-- SOURCE EXTRACT follows --

I am sorry you are hurting and hope you can work it out but I'm trying to be Frank and real.


----------



## Tdbo (Sep 8, 2019)

I don't intend to be mean, but I'm going to be blunt.
You met Karma. Karma bites.
You opened up the can when you cheated on your husband.
Now you know how the wife of your AP felt.
Now you know how your husband felt when you did him dirty.
Because things were not properly dealt with at the time, husband went out and had what was no doubt a revenge affair.
To some degree, I can't say I totally blame him. However, he has now lowered himself to your level.
Now you both are selfish, broken people. WTD?
Both of you need some intensive IC. You need to address your malfunctions. He needs to address his demons and pain.
When both of you are engaged enough in IC to determine whether or not you want to be together and build a relationship, some MC may be in order (if you stay together.)
Regardless of the outcome, you are both parents. You need to at least achieve minimum proficiency in co-parenting.

-- SOURCE EXTRACT concluded --
-- EXERCISE DATA follows --

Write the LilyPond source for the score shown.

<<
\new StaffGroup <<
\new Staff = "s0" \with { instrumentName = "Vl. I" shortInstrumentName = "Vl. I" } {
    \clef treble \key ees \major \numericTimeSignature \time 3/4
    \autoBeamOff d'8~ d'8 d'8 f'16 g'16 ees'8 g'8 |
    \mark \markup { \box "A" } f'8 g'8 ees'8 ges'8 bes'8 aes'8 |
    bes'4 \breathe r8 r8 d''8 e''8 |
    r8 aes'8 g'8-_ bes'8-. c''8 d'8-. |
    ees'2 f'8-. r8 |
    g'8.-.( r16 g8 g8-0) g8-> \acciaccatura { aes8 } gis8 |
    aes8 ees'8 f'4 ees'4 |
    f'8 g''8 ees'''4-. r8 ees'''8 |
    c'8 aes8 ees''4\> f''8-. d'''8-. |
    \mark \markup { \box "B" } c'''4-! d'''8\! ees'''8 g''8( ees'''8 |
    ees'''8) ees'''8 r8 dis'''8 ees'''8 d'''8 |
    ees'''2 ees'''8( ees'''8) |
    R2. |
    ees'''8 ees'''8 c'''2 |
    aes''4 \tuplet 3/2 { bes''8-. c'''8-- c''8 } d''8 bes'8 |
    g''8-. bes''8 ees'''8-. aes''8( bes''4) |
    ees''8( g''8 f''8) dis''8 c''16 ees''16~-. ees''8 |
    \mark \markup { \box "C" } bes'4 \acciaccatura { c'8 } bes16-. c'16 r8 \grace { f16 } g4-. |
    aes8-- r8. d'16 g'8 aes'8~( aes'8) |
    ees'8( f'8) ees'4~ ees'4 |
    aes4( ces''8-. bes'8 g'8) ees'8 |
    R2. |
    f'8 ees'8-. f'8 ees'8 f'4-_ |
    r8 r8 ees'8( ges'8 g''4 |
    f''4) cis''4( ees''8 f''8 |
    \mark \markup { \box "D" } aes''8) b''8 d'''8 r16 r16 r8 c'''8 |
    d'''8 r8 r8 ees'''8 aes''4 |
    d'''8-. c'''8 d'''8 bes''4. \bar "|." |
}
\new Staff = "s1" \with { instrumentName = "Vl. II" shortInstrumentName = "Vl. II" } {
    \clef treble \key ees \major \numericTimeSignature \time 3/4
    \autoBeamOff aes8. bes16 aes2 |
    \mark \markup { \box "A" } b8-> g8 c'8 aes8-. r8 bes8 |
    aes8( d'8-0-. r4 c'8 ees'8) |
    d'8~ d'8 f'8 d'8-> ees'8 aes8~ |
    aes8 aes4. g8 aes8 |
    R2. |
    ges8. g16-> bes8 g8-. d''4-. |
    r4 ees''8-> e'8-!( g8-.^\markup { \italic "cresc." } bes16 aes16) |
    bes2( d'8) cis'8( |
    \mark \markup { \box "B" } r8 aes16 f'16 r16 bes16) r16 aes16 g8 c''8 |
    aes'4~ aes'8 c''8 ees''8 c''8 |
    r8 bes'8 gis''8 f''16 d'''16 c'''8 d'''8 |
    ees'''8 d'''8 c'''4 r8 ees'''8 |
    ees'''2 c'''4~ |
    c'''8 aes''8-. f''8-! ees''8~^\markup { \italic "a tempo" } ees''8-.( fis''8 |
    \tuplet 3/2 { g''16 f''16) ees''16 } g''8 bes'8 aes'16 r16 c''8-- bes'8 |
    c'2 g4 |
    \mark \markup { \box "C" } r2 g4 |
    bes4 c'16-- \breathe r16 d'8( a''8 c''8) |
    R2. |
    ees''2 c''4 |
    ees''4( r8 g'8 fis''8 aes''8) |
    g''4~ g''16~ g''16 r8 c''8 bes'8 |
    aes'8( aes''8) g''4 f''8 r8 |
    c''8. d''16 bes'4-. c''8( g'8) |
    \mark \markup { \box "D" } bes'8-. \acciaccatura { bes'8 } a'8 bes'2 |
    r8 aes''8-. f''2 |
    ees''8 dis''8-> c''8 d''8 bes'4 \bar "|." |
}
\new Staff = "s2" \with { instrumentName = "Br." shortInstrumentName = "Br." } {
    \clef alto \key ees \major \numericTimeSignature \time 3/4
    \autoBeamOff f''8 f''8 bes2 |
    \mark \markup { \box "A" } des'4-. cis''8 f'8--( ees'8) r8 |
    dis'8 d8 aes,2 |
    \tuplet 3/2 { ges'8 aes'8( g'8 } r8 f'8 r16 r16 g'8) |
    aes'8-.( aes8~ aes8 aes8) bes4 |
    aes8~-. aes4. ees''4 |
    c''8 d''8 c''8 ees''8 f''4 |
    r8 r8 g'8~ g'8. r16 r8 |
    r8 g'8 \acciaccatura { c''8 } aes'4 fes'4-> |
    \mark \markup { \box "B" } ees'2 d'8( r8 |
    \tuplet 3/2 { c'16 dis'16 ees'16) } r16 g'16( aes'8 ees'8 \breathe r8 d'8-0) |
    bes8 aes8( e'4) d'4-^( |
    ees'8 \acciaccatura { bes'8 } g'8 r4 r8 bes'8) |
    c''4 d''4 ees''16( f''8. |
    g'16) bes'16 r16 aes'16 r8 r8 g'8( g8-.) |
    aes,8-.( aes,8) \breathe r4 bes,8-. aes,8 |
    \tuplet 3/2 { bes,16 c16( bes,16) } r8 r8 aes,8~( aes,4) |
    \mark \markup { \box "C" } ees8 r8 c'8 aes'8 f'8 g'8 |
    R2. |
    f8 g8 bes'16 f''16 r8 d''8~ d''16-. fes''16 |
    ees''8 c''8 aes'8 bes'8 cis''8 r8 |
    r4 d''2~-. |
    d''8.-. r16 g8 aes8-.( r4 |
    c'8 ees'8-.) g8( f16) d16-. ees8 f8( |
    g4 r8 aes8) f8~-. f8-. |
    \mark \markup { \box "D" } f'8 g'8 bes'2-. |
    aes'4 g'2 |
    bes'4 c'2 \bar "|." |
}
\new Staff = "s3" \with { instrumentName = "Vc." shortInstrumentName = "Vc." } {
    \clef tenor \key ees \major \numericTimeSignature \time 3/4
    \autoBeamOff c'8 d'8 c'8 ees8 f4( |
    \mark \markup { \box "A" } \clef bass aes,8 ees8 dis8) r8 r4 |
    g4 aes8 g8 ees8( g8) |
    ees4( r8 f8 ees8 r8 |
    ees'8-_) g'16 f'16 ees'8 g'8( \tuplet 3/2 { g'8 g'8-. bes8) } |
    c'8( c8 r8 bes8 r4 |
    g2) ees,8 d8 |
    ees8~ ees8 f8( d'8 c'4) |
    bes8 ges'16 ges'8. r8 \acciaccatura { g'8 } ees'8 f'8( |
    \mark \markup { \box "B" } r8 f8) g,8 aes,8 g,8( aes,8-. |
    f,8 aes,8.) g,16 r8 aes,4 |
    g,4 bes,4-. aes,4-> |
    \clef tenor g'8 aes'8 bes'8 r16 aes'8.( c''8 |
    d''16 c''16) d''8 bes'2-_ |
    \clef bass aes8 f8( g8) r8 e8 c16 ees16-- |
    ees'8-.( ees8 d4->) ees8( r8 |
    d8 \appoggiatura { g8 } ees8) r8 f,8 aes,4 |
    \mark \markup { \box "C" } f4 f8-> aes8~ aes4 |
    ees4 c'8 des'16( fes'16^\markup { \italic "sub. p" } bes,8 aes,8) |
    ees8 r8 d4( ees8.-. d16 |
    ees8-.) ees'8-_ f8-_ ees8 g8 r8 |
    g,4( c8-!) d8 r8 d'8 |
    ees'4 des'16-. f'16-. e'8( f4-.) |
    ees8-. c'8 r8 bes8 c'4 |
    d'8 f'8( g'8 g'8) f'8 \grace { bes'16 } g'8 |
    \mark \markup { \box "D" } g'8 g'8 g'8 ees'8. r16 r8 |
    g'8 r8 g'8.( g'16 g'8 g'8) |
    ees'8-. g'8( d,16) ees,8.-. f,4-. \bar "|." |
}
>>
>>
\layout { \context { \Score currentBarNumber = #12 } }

-- EXERCISE DATA concluded --

TASK GOAL — Transcribe a passage from the forum thread, beginning at the words "## Tdbo (Sep" and stopping after the words "you stay together.)". The records have nothing to do with the forum thread.

COMPLETED TASK —
## Tdbo (Sep 8, 2019)

I don't intend to be mean, but I'm going to be blunt.
You met Karma. Karma bites.
You opened up the can when you cheated on your husband.
Now you know how the wife of your AP felt.
Now you know how your husband felt when you did him dirty.
Because things were not properly dealt with at the time, husband went out and had what was no doubt a revenge affair.
To some degree, I can't say I totally blame him. However, he has now lowered himself to your level.
Now you both are selfish, broken people. WTD?
Both of you need some intensive IC. You need to address your malfunctions. He needs to address his demons and pain.
When both of you are engaged enough in IC to determine whether or not you want to be together and build a relationship, some MC may be in order (if you stay together.)